§ **To do**: Count the lines in the material that contain the string "kern". Reply with the number only.

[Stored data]
• • • •

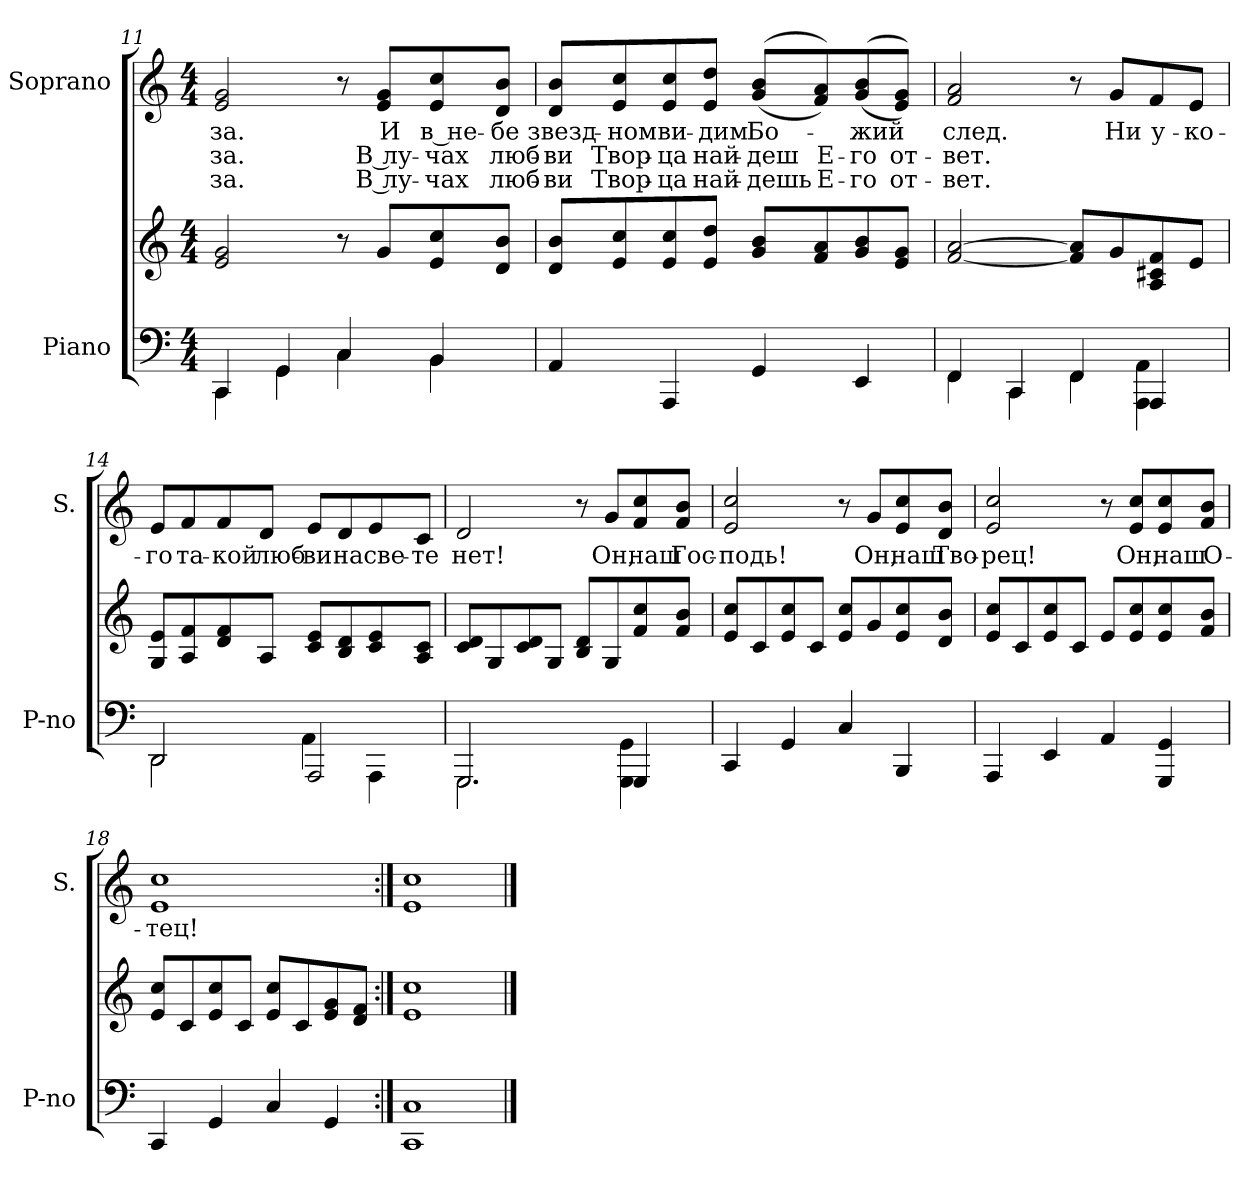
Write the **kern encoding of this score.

**kern	**kern	**kern	**text	**text	**text
*part2	*part2	*part1	*part1	*part1	*part1
*staff3	*staff2	*staff1	*staff1	*staff1	*staff1
*I"Piano	*	*I"Soprano	*	*	*
*I'P-no	*	*I'S.	*	*	*
*clefF4	*clefG2	*clefG2	*	*	*
*k[]	*k[]	*k[]	*	*	*
*C:	*C:	*C:	*	*	*
*M4/4	*M4/4	*M4/4	*	*	*
=11	=11	=11	=11	=11	=11
*^	*	*	*	*	*
!	!	!	!	!LO:LY:b	!LO:LY:b	!LO:LY:b
4CC/	4CC\	2e/ 2g/	2e/ 2g/	-за.	-за.	-за.
4GG/	4GG\	.	.	.	.	.
4C/	4C\	8r	8r	.	.	.
!	!	!	!	!LO:LY:b	!LO:LY:b	!LO:LY:b
.	.	8g/L	8e/ 8g/L	И	В лу-	В лу-
!	!	!	!	!LO:LY:b	!LO:LY:b	!LO:LY:b
4BB/	4BB\	8e/ 8cc/	8e/ 8cc/	в не-	-чах	-чах
!	!	!	!	!LO:LY:b	!LO:LY:b	!LO:LY:b
.	.	8d/ 8b/J	8d/ 8b/J	-бе	люб-	люб-
*v	*v	*	*	*	*	*
!!LO:LB:g=z
=12	=12	=12	=12	=12	=12
!	!	!	!LO:LY:b	!LO:LY:b	!LO:LY:b
4AA/	8d/ 8b/L	8d/ 8b/L	звезд-	-ви	-ви
!	!	!	!LO:LY:b	!LO:LY:b	!LO:LY:b
.	8e/ 8cc/	8e/ 8cc/	-ном	Твор-	Твор-
!	!	!	!LO:LY:b	!LO:LY:b	!LO:LY:b
4AAA/	8e/ 8cc/	8e/ 8cc/	ви-	-ца	-ца
!	!	!	!LO:LY:b	!LO:LY:b	!LO:LY:b
.	8e/ 8dd/J	8e/ 8dd/J	-дим	най-	най-
!	!	!	!LO:LY:b	!LO:LY:b	!LO:LY:b
4GG/	8g/ 8b/L	(<(8g/ 8b/L	Бо-	-деш	-дешь
!	!	!	!	!LO:LY:b	!LO:LY:b
.	8f/ 8a/	8f/ 8a/))	.	Е-	Е-
!	!	!	!LO:LY:b	!LO:LY:b	!LO:LY:b
4EE/	8g/ 8b/	(<(8g/ 8b/	-жий	-го	-го
!	!	!	!	!LO:LY:b	!LO:LY:b
.	8e/ 8g/J	8e/ 8g/J))	.	от-	от-
=13	=13	=13	=13	=13	=13
*^	*	*	*	*	*
!	!	!	!	!LO:LY:b	!LO:LY:b	!LO:LY:b
4FF/	4FF\	[2f/ [2a/	2f/ 2a/	след.	-вет.	-вет.
4CC/	4CC\	.	.	.	.	.
4FF/	4FF\	8f/] 8a/]L	8r	.	.	.
!	!	!	!	!LO:LY:b	!	!
.	.	8g/	8g/L	Ни	.	.
!	!	!	!	!LO:LY:b	!	!
4AAA/	4AAA\ 4AA\	8A/ 8c#X/ 8f/	8f/	у-	.	.
!	!	!	!	!LO:LY:b	!	!
.	.	8e/J	8e/J	-ко-	.	.
=14	=14	=14	=14	=14	=14	=14
!	!	!	!	!LO:LY:b	!	!
2DD/	2DD\	8G/ 8e/L	8e/L	-го	.	.
!	!	!	!	!LO:LY:b	!	!
.	.	8A/ 8f/	8f/	та-	.	.
!	!	!	!	!LO:LY:b	!	!
.	.	8d/ 8f/	8f/	-кой	.	.
!	!	!	!	!LO:LY:b	!	!
.	.	8A/J	8d/J	люб-	.	.
!	!	!	!	!LO:LY:b	!	!
2AAA/	4AA\	8c/ 8e/L	8e/L	-ви	.	.
!	!	!	!	!LO:LY:b	!	!
.	.	8B/ 8d/	8d/	на	.	.
!	!	!	!	!LO:LY:b	!	!
.	4AAA\	8c/ 8e/	8e/	све-	.	.
!	!	!	!	!LO:LY:b	!	!
.	.	8A/ 8c/J	8c/J	-те	.	.
!!LO:LB:g=z
=15	=15	=15	=15	=15	=15	=15
!	!	!	!	!LO:LY:b	!	!
2.GGG/	2.GGG\	8c/ 8d/L	2d/	нет!	.	.
.	.	8G/	.	.	.	.
.	.	8c/ 8d/	.	.	.	.
.	.	8G/J	.	.	.	.
.	.	8B/ 8d/L	8r	.	.	.
!	!	!	!	!LO:LY:b	!	!
.	.	8G/	8g/L	Он,	.	.
!	!	!	!	!LO:LY:b	!	!
4GGG/	4GGG\ 4GG\	8f/ 8cc/	8f/ 8cc/	наш	.	.
!	!	!	!	!LO:LY:b	!	!
.	.	8f/ 8b/J	8f/ 8b/J	Гос-	.	.
*v	*v	*	*	*	*	*
=16	=16	=16	=16	=16	=16
!	!	!	!LO:LY:b	!	!
4CC/	8e/ 8cc/L	2e/ 2cc/	-подь!	.	.
.	8c/	.	.	.	.
4GG/	8e/ 8cc/	.	.	.	.
.	8c/J	.	.	.	.
4C/	8e/ 8cc/L	8r	.	.	.
!	!	!	!LO:LY:b	!	!
.	8g/	8g/L	Он,	.	.
!	!	!	!LO:LY:b	!	!
4BBB/	8e/ 8cc/	8e/ 8cc/	наш	.	.
!	!	!	!LO:LY:b	!	!
.	8d/ 8b/J	8d/ 8b/J	Тво-	.	.
=17	=17	=17	=17	=17	=17
!	!	!	!LO:LY:b	!	!
4AAA/	8e/ 8cc/L	2e/ 2cc/	-рец!	.	.
.	8c/	.	.	.	.
4EE/	8e/ 8cc/	.	.	.	.
.	8c/J	.	.	.	.
4AA/	8e/L	8r	.	.	.
!	!	!	!LO:LY:b	!	!
.	8e/ 8cc/	8e/ 8cc/L	Он,	.	.
!	!	!	!LO:LY:b	!	!
4GGG/ 4GG/	8e/ 8cc/	8e/ 8cc/	наш	.	.
!	!	!	!LO:LY:b	!	!
.	8f/ 8b/J	8f/ 8b/J	О-	.	.
!!LO:PB:g=z
=18	=18	=18	=18	=18	=18
!	!	!	!LO:LY:b	!	!
4CC/	8e/ 8cc/L	1e 1cc	-тец!	.	.
.	8c/	.	.	.	.
4GG/	8e/ 8cc/	.	.	.	.
.	8c/J	.	.	.	.
4C/	8e/ 8cc/L	.	.	.	.
.	8c/	.	.	.	.
4GG/	8e/ 8g/	.	.	.	.
.	8d/ 8f/J	.	.	.	.
=19:|!	=19:|!	=19:|!	=19:|!	=19:|!	=19:|!
1CC 1C	1e 1cc	1e 1cc	.	.	.
==	==	==	==	==	==
*-	*-	*-	*-	*-	*-
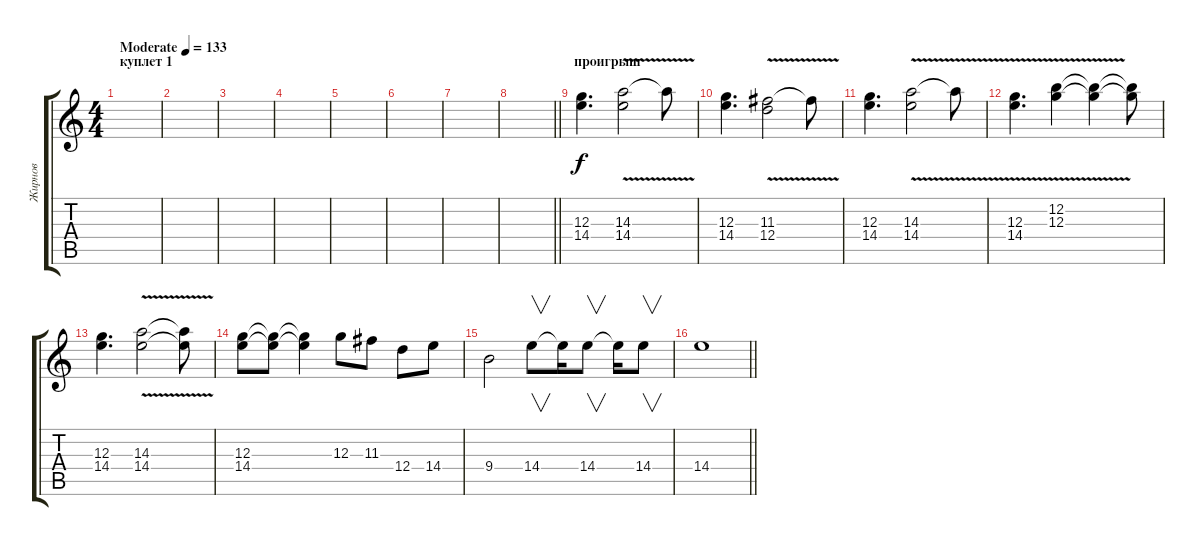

• • • •

§ **Task answer**: 2